• _抜粋_
==================================================
校則指導を「積極的」から「行わない」までのそれぞれの教職員の理由も特徴的でした。
そのなかでもっとも注目されるのは、多数派をしめた「どちらかというと仕方なく」行っている教職員の気持ちです。他の設問への回答から類推しても、多くの人が「特に、頭髪や服装に関する校則を守らせることに、意味を見出せない」といった具合に頭髪や服装の校則に疑問をもってします。それでもやらざるをえないのはなぜか。アンケートは、その最大の動機が「他教員の目が気になるから」「職員会議で、話し合いますが、結局同じような結論になってしまい、決めた事は、やらざるをえない」など教職員組織の一員としての事情や気持ちにあることを示しています。
数は少なかったですが、「心の中ではどうでもいいと思っているが、守っている生徒の手前、守っていない生徒に声を掛けている」「ルールを緩めたり、見過ごすこと」を「批判する保護者が多い」といった、保護者や生徒の手前という事情もあげた教職員もいました。
==================================================
• _挑戦課題 1_
資料の行のうち、文字列「sQuery」を含む行をすべて抜き出して書き写すこと。大文字と小文字は区別する。

• _課題の資料_
==================================================
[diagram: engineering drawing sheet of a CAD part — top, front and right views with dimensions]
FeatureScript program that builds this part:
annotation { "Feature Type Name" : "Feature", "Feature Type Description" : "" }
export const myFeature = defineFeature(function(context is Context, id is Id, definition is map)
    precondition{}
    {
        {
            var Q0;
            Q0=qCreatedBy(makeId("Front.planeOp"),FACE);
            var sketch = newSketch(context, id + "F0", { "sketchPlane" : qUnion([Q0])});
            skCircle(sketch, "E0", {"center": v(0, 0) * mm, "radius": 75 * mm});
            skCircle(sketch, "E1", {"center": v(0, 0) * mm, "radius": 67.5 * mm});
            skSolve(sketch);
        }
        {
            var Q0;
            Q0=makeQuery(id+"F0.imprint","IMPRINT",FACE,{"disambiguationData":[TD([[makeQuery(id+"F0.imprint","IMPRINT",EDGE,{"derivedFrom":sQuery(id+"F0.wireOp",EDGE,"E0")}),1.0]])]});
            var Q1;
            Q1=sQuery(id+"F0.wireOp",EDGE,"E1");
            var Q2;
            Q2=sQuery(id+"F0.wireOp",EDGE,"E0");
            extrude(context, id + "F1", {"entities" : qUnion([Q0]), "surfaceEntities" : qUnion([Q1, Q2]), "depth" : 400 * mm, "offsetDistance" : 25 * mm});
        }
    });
==================================================
• _挑戦課題 2_
抜粋の内容を二文で要約すること。

• _正解 1_
            Q0=makeQuery(id+"F0.imprint","IMPRINT",FACE,{"disambiguationData":[TD([[makeQuery(id+"F0.imprint","IMPRINT",EDGE,{"derivedFrom":sQuery(id+"F0.wireOp",EDGE,"E0")}),1.0]])]});
            Q1=sQuery(id+"F0.wireOp",EDGE,"E1");
            Q2=sQuery(id+"F0.wireOp",EDGE,"E0");

• _正解 2_
校則指導を「どちらかというと仕方なく」行っている多数派の教職員の多くは、頭髪や服装の校則に疑問をもちながらも、「他教員の目が気になるから」といった教職員組織の一員としての事情や気持ちから指導せざるをえないでいる。数は少ないが、保護者や生徒の手前という事情をあげた教職員もいた。